Economist Article
Telecoms: The power of mobile money | The Economist
Extending the “network” of financial services into the unbanked is a tremendous challenge. Modern G20 countries have developed significant legal, regulatory, and technology infrastructure over 100 years. Such basic elements as customer identification for KYC, or consumer protections are not in place within many 3rd world countries. Mobile money attempts to leverage the “mobile network” as a financial services network. The telecos (appropriately) are driven to enable mobile money services to provide a way for the “unbanked” to pay their bill. As long as the value stays in the teleco network there are few issues. However, when “cash out” points are established then the same regulatory issues will need to be addressed and decisions made as to whether to “connect” the mobile network to bank networks.
Anyone familiar with the subject knows that African regulators are particularly sensitive since the success of MPESA. Any success in mobile money that results in value exchange external to the mobile network will be facing the same regulatory requirements that banks do. In short, the “mobile networks” will not be morphing into banking networks without compliance to the same bank regulations which all financial networks face.

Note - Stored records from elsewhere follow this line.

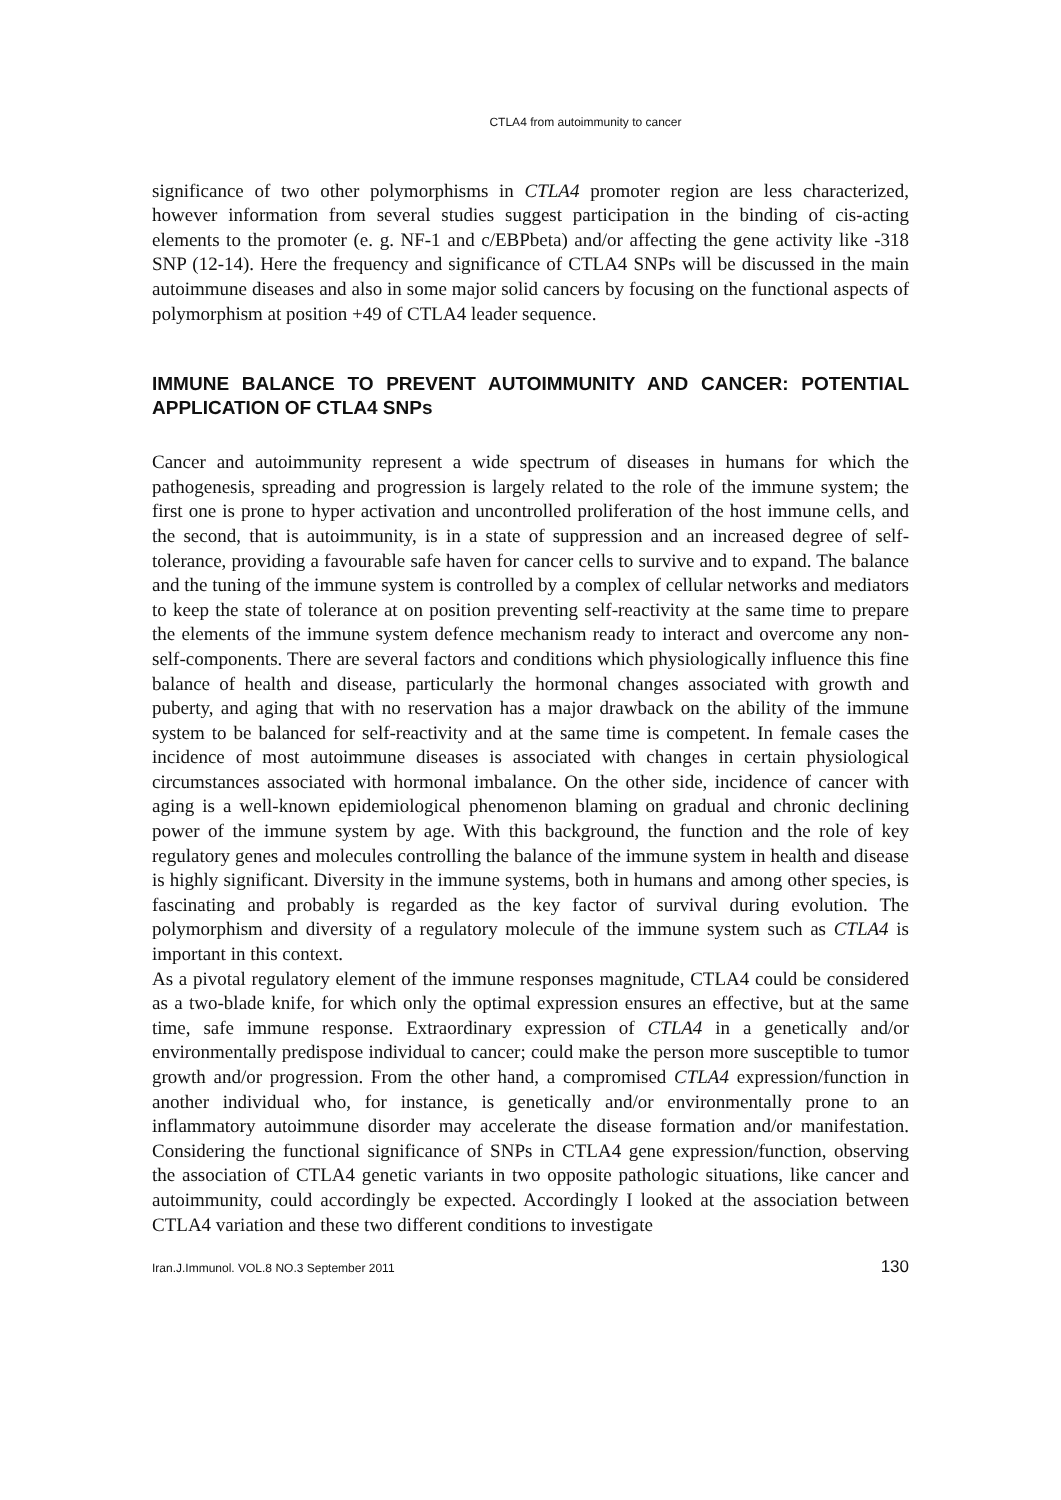CTLA4 from autoimmunity to cancer
significance of two other polymorphisms in CTLA4 promoter region are less characterized, however information from several studies suggest participation in the binding of cis-acting elements to the promoter (e. g. NF-1 and c/EBPbeta) and/or affecting the gene activity like -318 SNP (12-14). Here the frequency and significance of CTLA4 SNPs will be discussed in the main autoimmune diseases and also in some major solid cancers by focusing on the functional aspects of polymorphism at position +49 of CTLA4 leader sequence.
IMMUNE BALANCE TO PREVENT AUTOIMMUNITY AND CANCER: POTENTIAL APPLICATION OF CTLA4 SNPs
Cancer and autoimmunity represent a wide spectrum of diseases in humans for which the pathogenesis, spreading and progression is largely related to the role of the immune system; the first one is prone to hyper activation and uncontrolled proliferation of the host immune cells, and the second, that is autoimmunity, is in a state of suppression and an increased degree of self-tolerance, providing a favourable safe haven for cancer cells to survive and to expand. The balance and the tuning of the immune system is controlled by a complex of cellular networks and mediators to keep the state of tolerance at on position preventing self-reactivity at the same time to prepare the elements of the immune system defence mechanism ready to interact and overcome any non-self-components. There are several factors and conditions which physiologically influence this fine balance of health and disease, particularly the hormonal changes associated with growth and puberty, and aging that with no reservation has a major drawback on the ability of the immune system to be balanced for self-reactivity and at the same time is competent. In female cases the incidence of most autoimmune diseases is associated with changes in certain physiological circumstances associated with hormonal imbalance. On the other side, incidence of cancer with aging is a well-known epidemiological phenomenon blaming on gradual and chronic declining power of the immune system by age. With this background, the function and the role of key regulatory genes and molecules controlling the balance of the immune system in health and disease is highly significant. Diversity in the immune systems, both in humans and among other species, is fascinating and probably is regarded as the key factor of survival during evolution. The polymorphism and diversity of a regulatory molecule of the immune system such as CTLA4 is important in this context.
As a pivotal regulatory element of the immune responses magnitude, CTLA4 could be considered as a two-blade knife, for which only the optimal expression ensures an effective, but at the same time, safe immune response. Extraordinary expression of CTLA4 in a genetically and/or environmentally predispose individual to cancer; could make the person more susceptible to tumor growth and/or progression. From the other hand, a compromised CTLA4 expression/function in another individual who, for instance, is genetically and/or environmentally prone to an inflammatory autoimmune disorder may accelerate the disease formation and/or manifestation. Considering the functional significance of SNPs in CTLA4 gene expression/function, observing the association of CTLA4 genetic variants in two opposite pathologic situations, like cancer and autoimmunity, could accordingly be expected. Accordingly I looked at the association between CTLA4 variation and these two different conditions to investigate
Iran.J.Immunol. VOL.8 NO.3 September 2011 130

In speaking with both the FSI and the Network involved in MPESA, I asked them both separately what assistance they were looking for in Kenya, or if they rolled it out in another African market. Both separately said “someone to own the risk” [e.g. payment risk management]. Providers are thus recognizing that Payment authorization will require a new risk models then what are currently in place within other payment networks such as cards (e.g. HNC’s Falcon). Note that banks have significant dedicated risk teams (20-50 people) focused here.